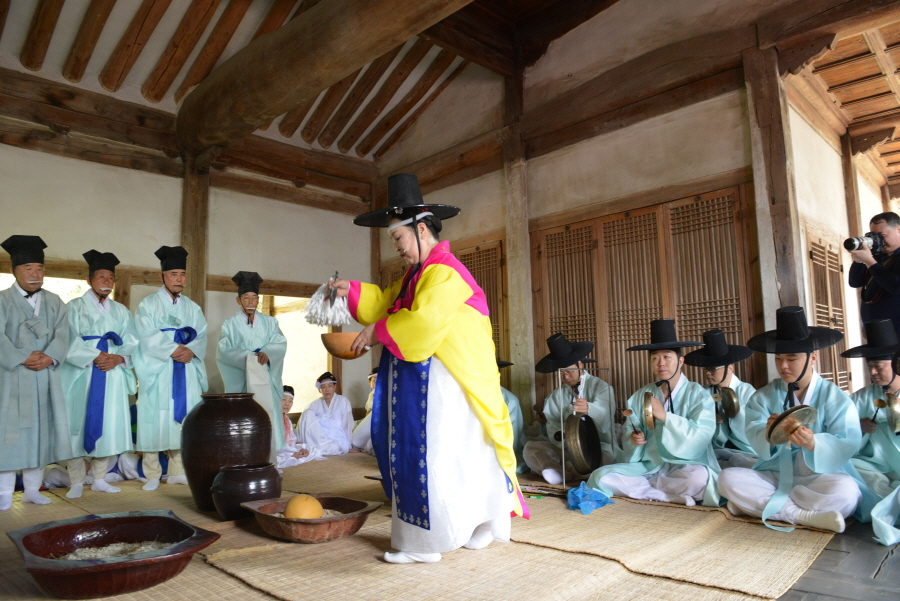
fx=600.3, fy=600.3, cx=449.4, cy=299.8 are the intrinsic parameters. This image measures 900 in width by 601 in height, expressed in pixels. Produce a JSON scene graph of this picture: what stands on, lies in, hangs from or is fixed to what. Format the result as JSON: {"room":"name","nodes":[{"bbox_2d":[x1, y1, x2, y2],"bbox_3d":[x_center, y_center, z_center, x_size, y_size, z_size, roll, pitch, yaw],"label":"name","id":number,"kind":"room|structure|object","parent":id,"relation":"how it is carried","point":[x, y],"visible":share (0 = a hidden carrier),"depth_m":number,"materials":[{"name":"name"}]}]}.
{"room":"place of worship","nodes":[
{"label":"place of worship","id":0,"kind":"room"},
{"bbox_2d":[0,102,375,440],"bbox_3d":[-3.086,-0.065,5.762,5.654,3.461,0.242,5,-9,-45],"label":"left wall","id":1,"kind":"structure","parent":0,"point":[44,158],"depth_m":6.01,"materials":[{"name":"paint"}]},
{"bbox_2d":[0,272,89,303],"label":"window","id":2,"kind":"structure","parent":1,"relation":"in","point":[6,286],"depth_m":5.62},
{"bbox_2d":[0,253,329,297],"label":"wooden beam","id":3,"kind":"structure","parent":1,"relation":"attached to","point":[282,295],"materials":[{"name":"brown wood"}]},
{"bbox_2d":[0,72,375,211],"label":"wooden beam","id":4,"kind":"structure","parent":1,"relation":"attached to","point":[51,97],"depth_m":6.04,"materials":[{"name":"brown wood"}]},
{"bbox_2d":[180,158,209,311],"bbox_3d":[-2.594,0.002,6.030,0.305,3.053,0.312,5,-9,-45],"label":"wooden post","id":5,"kind":"object","parent":1,"relation":"attached to","point":[198,286],"visible":0.52,"depth_m":6.04,"materials":[{"name":"brown wood"}]},
{"bbox_2d":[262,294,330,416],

• _What the exercise asks_: Although the records contain pictures, the copy should consist of their text alone, reproduced exactly.

• _Answer box_:
fx=600.3, fy=600.3, cx=449.4, cy=299.8 are the intrinsic parameters. This image measures 900 in width by 601 in height, expressed in pixels. Produce a JSON scene graph of this picture: what stands on, lies in, hangs from or is fixed to what. Format the result as JSON: {"room":"name","nodes":[{"bbox_2d":[x1, y1, x2, y2],"bbox_3d":[x_center, y_center, z_center, x_size, y_size, z_size, roll, pitch, yaw],"label":"name","id":number,"kind":"room|structure|object","parent":id,"relation":"how it is carried","point":[x, y],"visible":share (0 = a hidden carrier),"depth_m":number,"materials":[{"name":"name"}]}]}.
{"room":"place of worship","nodes":[
{"label":"place of worship","id":0,"kind":"room"},
{"bbox_2d":[0,102,375,440],"bbox_3d":[-3.086,-0.065,5.762,5.654,3.461,0.242,5,-9,-45],"label":"left wall","id":1,"kind":"structure","parent":0,"point":[44,158],"depth_m":6.01,"materials":[{"name":"paint"}]},
{"bbox_2d":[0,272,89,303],"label":"window","id":2,"kind":"structure","parent":1,"relation":"in","point":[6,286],"depth_m":5.62},
{"bbox_2d":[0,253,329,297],"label":"wooden beam","id":3,"kind":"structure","parent":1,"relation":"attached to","point":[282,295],"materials":[{"name":"brown wood"}]},
{"bbox_2d":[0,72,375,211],"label":"wooden beam","id":4,"kind":"structure","parent":1,"relation":"attached to","point":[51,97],"depth_m":6.04,"materials":[{"name":"brown wood"}]},
{"bbox_2d":[180,158,209,311],"bbox_3d":[-2.594,0.002,6.030,0.305,3.053,0.312,5,-9,-45],"label":"wooden post","id":5,"kind":"object","parent":1,"relation":"attached to","point":[198,286],"visible":0.52,"depth_m":6.04,"materials":[{"name":"brown wood"}]},
{"bbox_2d":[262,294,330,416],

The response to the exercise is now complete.